Keypoint correspondence data:
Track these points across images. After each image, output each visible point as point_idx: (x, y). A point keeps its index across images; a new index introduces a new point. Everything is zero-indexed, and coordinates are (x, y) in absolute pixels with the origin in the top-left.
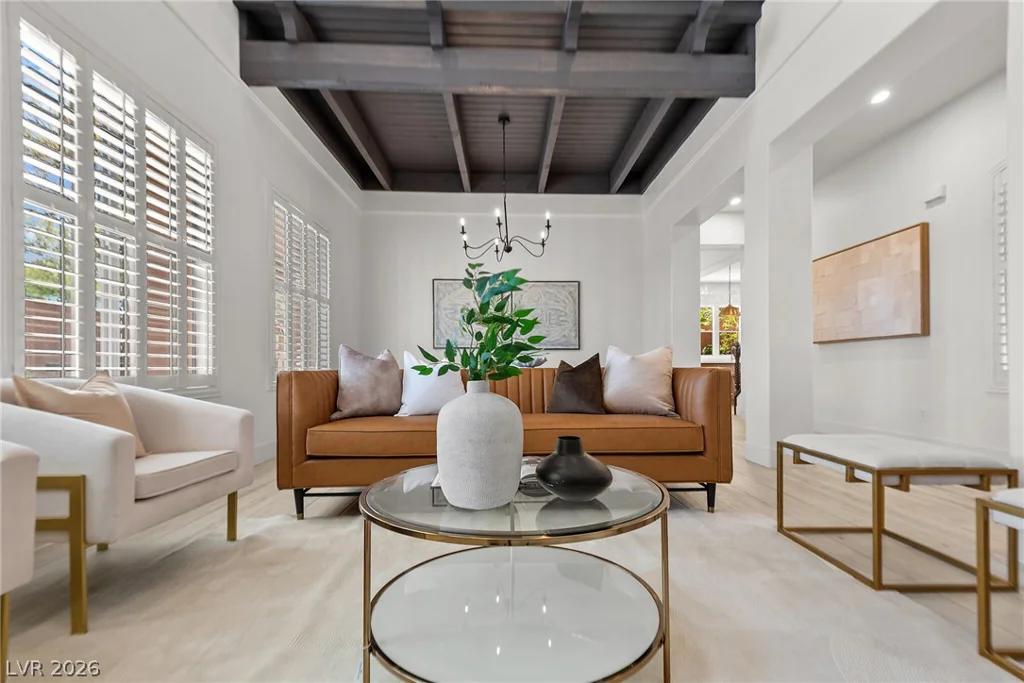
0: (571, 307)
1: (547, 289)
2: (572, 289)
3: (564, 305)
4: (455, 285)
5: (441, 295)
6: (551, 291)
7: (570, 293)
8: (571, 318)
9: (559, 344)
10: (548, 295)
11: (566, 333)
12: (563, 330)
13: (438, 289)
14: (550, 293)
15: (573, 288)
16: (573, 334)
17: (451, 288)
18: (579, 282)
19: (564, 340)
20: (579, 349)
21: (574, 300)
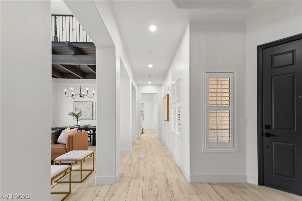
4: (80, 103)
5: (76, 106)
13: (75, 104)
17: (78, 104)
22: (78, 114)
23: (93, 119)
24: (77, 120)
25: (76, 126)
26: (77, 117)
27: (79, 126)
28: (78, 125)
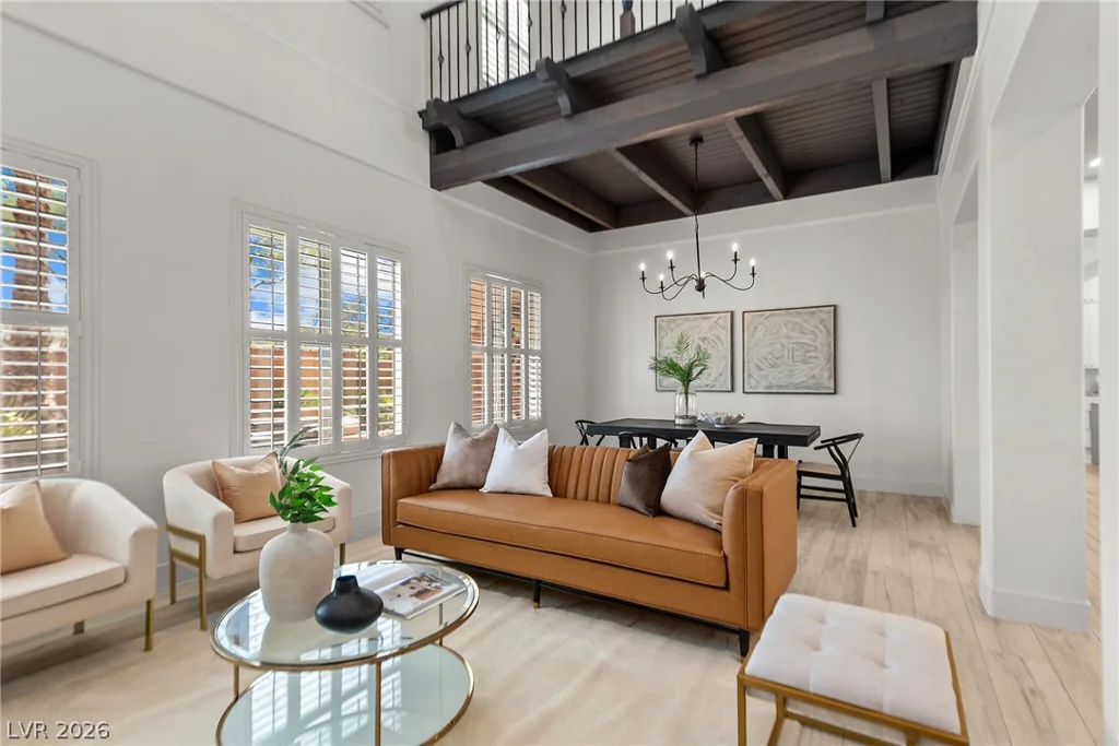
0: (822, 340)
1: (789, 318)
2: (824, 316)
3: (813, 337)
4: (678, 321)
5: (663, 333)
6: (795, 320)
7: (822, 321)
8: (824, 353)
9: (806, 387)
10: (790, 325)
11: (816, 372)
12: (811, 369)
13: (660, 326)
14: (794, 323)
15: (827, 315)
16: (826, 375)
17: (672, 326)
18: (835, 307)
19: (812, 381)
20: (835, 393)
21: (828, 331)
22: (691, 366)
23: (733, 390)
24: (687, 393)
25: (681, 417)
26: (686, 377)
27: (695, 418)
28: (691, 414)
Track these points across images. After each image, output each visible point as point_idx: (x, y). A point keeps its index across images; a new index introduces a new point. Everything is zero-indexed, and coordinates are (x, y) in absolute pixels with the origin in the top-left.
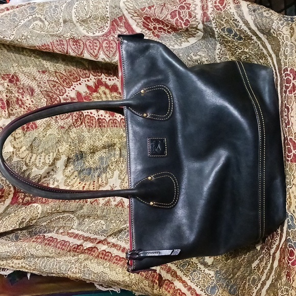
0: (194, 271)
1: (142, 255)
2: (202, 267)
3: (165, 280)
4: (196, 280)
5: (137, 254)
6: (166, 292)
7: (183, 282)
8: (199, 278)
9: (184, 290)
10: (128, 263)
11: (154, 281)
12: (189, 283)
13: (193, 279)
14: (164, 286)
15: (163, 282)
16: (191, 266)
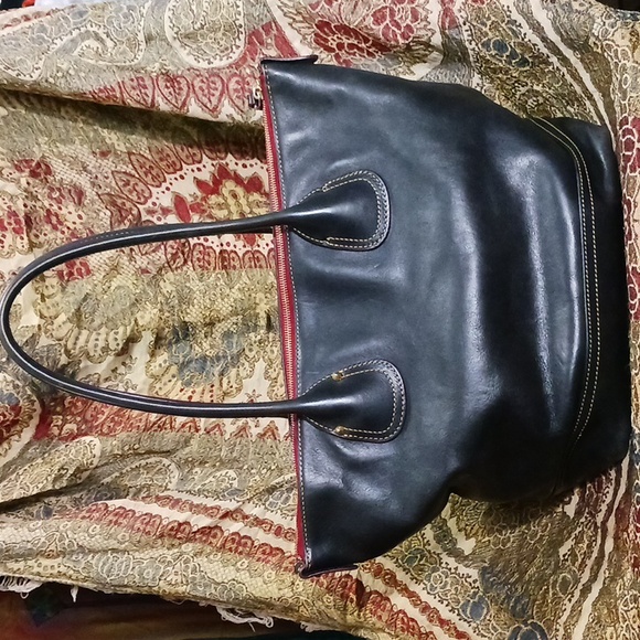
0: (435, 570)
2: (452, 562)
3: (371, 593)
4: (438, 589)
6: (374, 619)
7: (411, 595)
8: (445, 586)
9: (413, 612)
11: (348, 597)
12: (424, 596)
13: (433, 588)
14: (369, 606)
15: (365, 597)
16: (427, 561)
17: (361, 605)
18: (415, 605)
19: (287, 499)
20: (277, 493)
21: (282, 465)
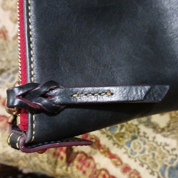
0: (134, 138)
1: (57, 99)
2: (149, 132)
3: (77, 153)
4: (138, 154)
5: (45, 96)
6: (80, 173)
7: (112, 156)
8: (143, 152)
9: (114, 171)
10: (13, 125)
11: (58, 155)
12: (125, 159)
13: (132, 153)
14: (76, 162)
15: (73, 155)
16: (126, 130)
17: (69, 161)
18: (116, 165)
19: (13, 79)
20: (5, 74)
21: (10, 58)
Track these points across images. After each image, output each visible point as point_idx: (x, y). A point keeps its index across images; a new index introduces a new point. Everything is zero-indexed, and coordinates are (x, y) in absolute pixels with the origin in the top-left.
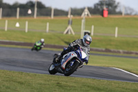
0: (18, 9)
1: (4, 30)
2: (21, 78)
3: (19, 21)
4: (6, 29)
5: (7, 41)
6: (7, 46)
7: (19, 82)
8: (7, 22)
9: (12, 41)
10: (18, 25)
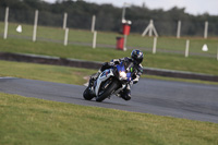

WHAT YOU ARE ASKED TO DO: The records above must be returned exactly, with each picture omitted.

WRITTEN SOLUTION:
Track these points across images. After each image, output each visible point as point_idx: (x, y). A point keeps its index across images; a new index introduces a new point. Everything is zero-indexed, and coordinates are (x, y) in absolute pixels with the origin in the top-left.
0: (571, 307)
1: (547, 289)
2: (572, 289)
3: (564, 305)
4: (455, 285)
5: (441, 295)
6: (551, 291)
7: (570, 293)
8: (571, 318)
9: (559, 344)
10: (548, 295)
11: (566, 333)
12: (563, 330)
13: (438, 289)
14: (550, 293)
15: (573, 288)
16: (573, 334)
17: (451, 288)
18: (579, 282)
19: (564, 340)
20: (579, 349)
21: (574, 300)
4: (80, 103)
5: (76, 106)
13: (75, 104)
17: (78, 104)
22: (78, 114)
23: (93, 119)
24: (77, 120)
25: (76, 126)
26: (77, 117)
27: (79, 126)
28: (78, 125)
0: (822, 340)
1: (789, 318)
2: (824, 316)
3: (813, 337)
4: (678, 321)
5: (663, 333)
6: (795, 320)
7: (822, 321)
8: (824, 353)
9: (806, 387)
10: (790, 325)
11: (816, 372)
12: (811, 369)
13: (660, 326)
14: (794, 323)
15: (827, 315)
16: (826, 375)
17: (672, 326)
18: (835, 307)
19: (812, 381)
20: (835, 393)
21: (828, 331)
22: (691, 366)
23: (733, 390)
24: (687, 393)
25: (681, 417)
26: (686, 377)
27: (695, 418)
28: (691, 414)
Track these points across images. After each image, output each visible point as point_idx: (x, y). A point keeps its index across images; a new index introduces a new point. Everything is zero-indexed, and coordinates are (x, y) in absolute pixels with the origin in the top-left.
0: (194, 271)
1: (142, 255)
2: (202, 267)
3: (165, 280)
4: (196, 280)
5: (137, 254)
6: (166, 292)
7: (183, 282)
8: (199, 278)
9: (184, 290)
10: (128, 263)
11: (154, 281)
12: (189, 283)
13: (193, 279)
14: (164, 286)
15: (163, 282)
16: (191, 266)
0: (435, 570)
2: (452, 562)
3: (371, 593)
4: (438, 589)
6: (374, 619)
7: (411, 595)
8: (445, 586)
9: (413, 612)
11: (348, 597)
12: (424, 596)
13: (433, 588)
14: (369, 606)
15: (365, 597)
16: (427, 561)
17: (361, 605)
18: (415, 605)
19: (287, 499)
20: (277, 493)
21: (282, 465)
0: (134, 138)
1: (57, 99)
2: (149, 132)
3: (77, 153)
4: (138, 154)
5: (45, 96)
6: (80, 173)
7: (112, 156)
8: (143, 152)
9: (114, 171)
10: (13, 125)
11: (58, 155)
12: (125, 159)
13: (132, 153)
14: (76, 162)
15: (73, 155)
16: (126, 130)
17: (69, 161)
18: (116, 165)
19: (13, 79)
20: (5, 74)
21: (10, 58)
Track these points across images. After each image, output each visible point as point_idx: (x, y). A point keeps its index across images; a new index introduces a new point. Everything is zero-indexed, and coordinates are (x, y) in absolute pixels with the origin in the top-left.
0: (18, 9)
1: (4, 30)
2: (21, 78)
3: (19, 21)
4: (6, 29)
5: (7, 41)
6: (7, 46)
7: (19, 82)
8: (7, 22)
9: (12, 41)
10: (18, 25)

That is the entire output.